TASK DESCRIPTION -
Every line from the line containing "заготавливайте их, когда" through the final line of the data is to be printed exactly; no other line is to appear.

THE INPUT -
☆ ☆ ☆

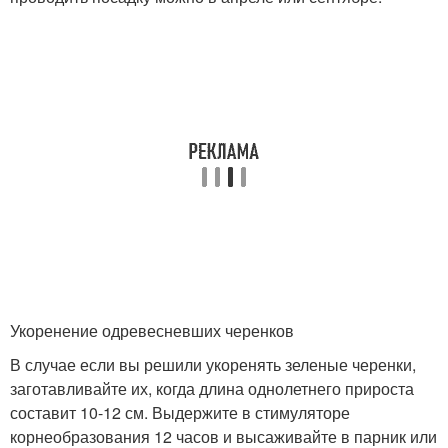
Укоренение одревесневших черенков
В случае если вы решили укоренять зеленые черенки,
заготавливайте их, когда длина однолетнего прироста
составит 10-12 см. Выдержите в стимуляторе
корнеобразования 12 часов и высаживайте в парник или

☆ ☆ ☆

SOLUTION TO THIS TASK -
заготавливайте их, когда длина однолетнего прироста
составит 10-12 см. Выдержите в стимуляторе
корнеобразования 12 часов и высаживайте в парник или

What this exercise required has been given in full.